All the good monsters open their eyes
To see the wasteland where the home fires rise
And the people shouting, “Why, why, why”

Do you know what you are?
Do you know what you are?

All the giants wake from their sleep
And roll outside of safety’s keep
And the pain makes them feel so alive

Do you know what you are?
Do you know what you are?

We are bored of all the things we know
Do you know what you are?
Do you know what you are?
Not all monsters are bad
But the ones who are good
Never do what they could, never do what they could

All the monsters rattle their chains
And dance around the open flames
They make a lot of empty noise
While all of the bright eyes turn away
As if there wasn’t anything to say
About the justice and the mystery

Do you know what you are?
Do you know what you are?

We are bored of all the things we know
And we are forms of everything we love, we love

If good won’t show its ugly face
Evil, won’t you take your place?
Nothing ever changes, nothing ever changes
By itself

We are bored of all the things we know
Do you know what you are?
‘Cause we are, we’re so in love with ourselves

We are forms of all the things we love


  1. Just don’t be so quick to write off worship music. Personally, I love the freedom of the musicians that they express in their songs, and the lyrics also mean alot to me. If bands looked like they sounded, then maybe Blindside and Project 86 could be described as dope-smoking, tatoo-wearing, hotel-trashing musicians; but you and I both know that’s not true.
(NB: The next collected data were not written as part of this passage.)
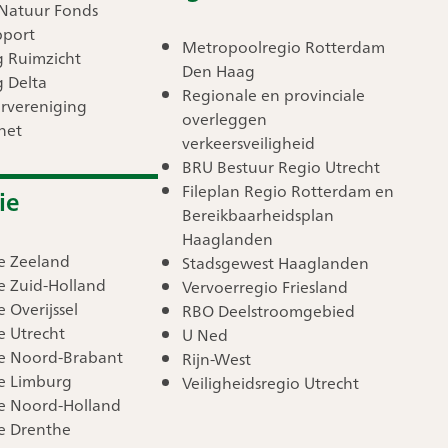
Natuur Fonds
pport
Metropoolregio Rotterdam
g Ruimzicht
Den Haag
g Delta
Regionale en provinciale
rvereniging
overleggen
net
verkeersveiligheid
BRU Bestuur Regio Utrecht
Fileplan Regio Rotterdam en
ie
Bereikbaarheidsplan
Haaglanden
ie Zeeland
Stadsgewest Haaglanden
e Zuid-Holland
Vervoerregio Friesland
e Overijssel
RBO Deelstroomgebied
e Utrecht
U Ned
ie Noord-Brabant
Rijn-West
ie Limburg
Veiligheidsregio Utrecht
ie Noord-Holland
ie Drenthe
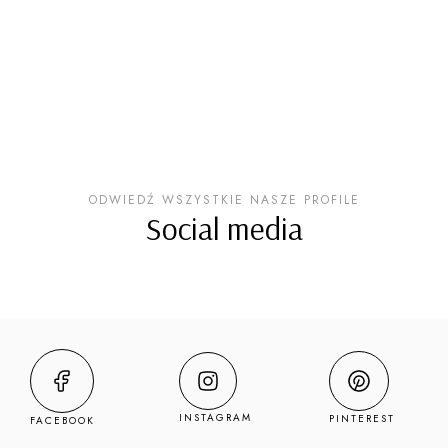
ODWIEDŹ WSZYSTKIE NASZE PROFILE
Social media
INSTAGRAM
PINTEREST
FACEBOOK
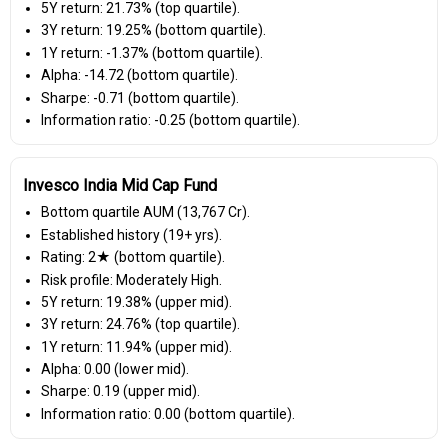
5Y return: 21.73% (top quartile).
3Y return: 19.25% (bottom quartile).
1Y return: -1.37% (bottom quartile).
Alpha: -14.72 (bottom quartile).
Sharpe: -0.71 (bottom quartile).
Information ratio: -0.25 (bottom quartile).
Invesco India Mid Cap Fund
Bottom quartile AUM (₹13,767 Cr).
Established history (19+ yrs).
Rating: 2★ (bottom quartile).
Risk profile: Moderately High.
5Y return: 19.38% (upper mid).
3Y return: 24.76% (top quartile).
1Y return: 11.94% (upper mid).
Alpha: 0.00 (lower mid).
Sharpe: 0.19 (upper mid).
Information ratio: 0.00 (bottom quartile).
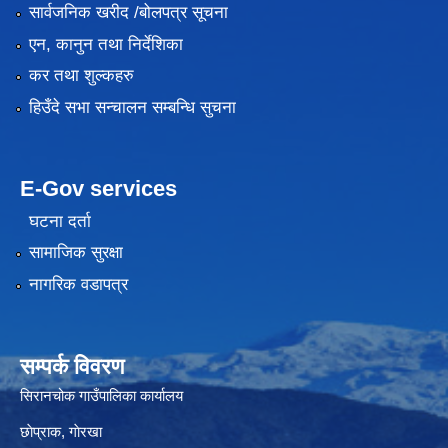
सार्वजनिक खरीद /बोलपत्र सूचना
एन, कानुन तथा निर्देशिका
कर तथा शुल्कहरु
हिउँदे सभा सन्चालन सम्बन्धि सुचना
E-Gov services
घटना दर्ता
सामाजिक सुरक्षा
नागरिक वडापत्र
सम्पर्क विवरण
सिरानचोक गाउँपालिका कार्यालय
छाेप्राक, गाेरखा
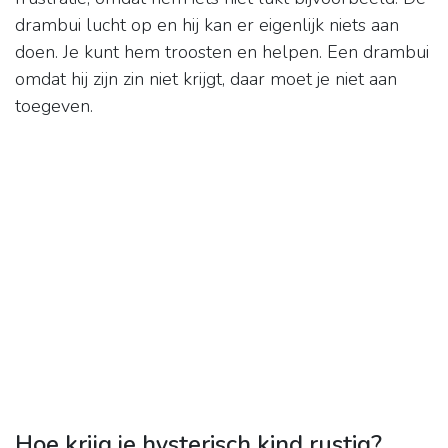
drambui lucht op en hij kan er eigenlijk niets aan
doen. Je kunt hem troosten en helpen. Een drambui
omdat hij zijn zin niet krijgt, daar moet je niet aan
toegeven.
Hoe krijg je hysterisch kind rustig?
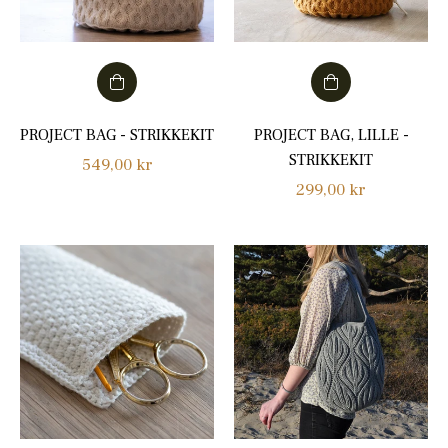
PROJECT BAG - STRIKKEKIT
PROJECT BAG, LILLE -
STRIKKEKIT
Normalpris
549,00 kr
Normalpris
299,00 kr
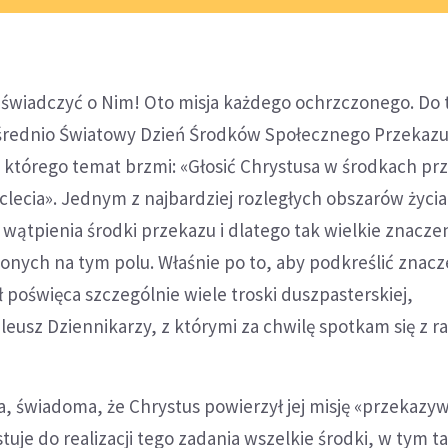
 i świadczyć o Nim! Oto misja każdego ochrzczonego. Do t
średnio Światowy Dzień Środków Społecznego Przekazu
 którego temat brzmi: «Głosić Chrystusa w środkach pr
lecia». Jednym z najbardziej rozległych obszarów życia
wątpienia środki przekazu i dlatego tak wielkie znacze
onych na tym polu. Właśnie po to, aby podkreślić znacz
ł poświęca szczególnie wiele troski duszpasterskiej,
eusz Dziennikarzy, z którymi za chwilę spotkam się z ra
, świadoma, że Chrystus powierzył jej misję «przekazy
tuje do realizacji tego zadania wszelkie środki, w tym t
  2. I wasn’t talking about how the bands looked, the image of the car salesman was just an analogy. I haven’t written off all worship music, the album I just blogged about contains some worship songs, I just want worship bands to be more realistic and fair in their portrayal of the Christian life.


  3. i absolutely love leigh nash’s voice. that’s a side note, tho.everything you wrote mirrors exactly what i have always felt about music, but i’ve never heard it put into words like that before. i feel the same frustrations with a lot of worship music. my cousin and her hubby love and listen to ONLY worship music. they believe that one should only listen to positive happy music because anything with a sad or depressing feel just makes you feel that way and happy music makes you feel happy and joyful. i totally disagree with them on that and i think it is essential that musicians look at ALL aspects of life, the dark and the light, other wise you’re ignoring the simply truth of reality. so i know EXACTLY what you mean. i own, i think, 5 christian cds. it sucks that there aren’t more that i “cannot live without” or whatever.i also think it’s interesting that you think the music is more important than the lyrics. i have always thought that but i never tell people cuz i didn’t know if that meant i was shallow. 🙂 a song usually grabs me by the music, not the lyrics. but it’s nice to know other people feel that way. 🙂


  4. I’d have to agree with you jordan (and julia). I find it really hard to listen to worship music…even in church. So much of it seems to want to force you to feel something. The lyrics so often try to take you to a certain place instead of coming from a certain place that one has experienced. There are few christian cd’s that I will put in consistantly. I also share the same feeling that most christian music is subpar. I would sooner throw in Coldplay or Feist than wowhits2007.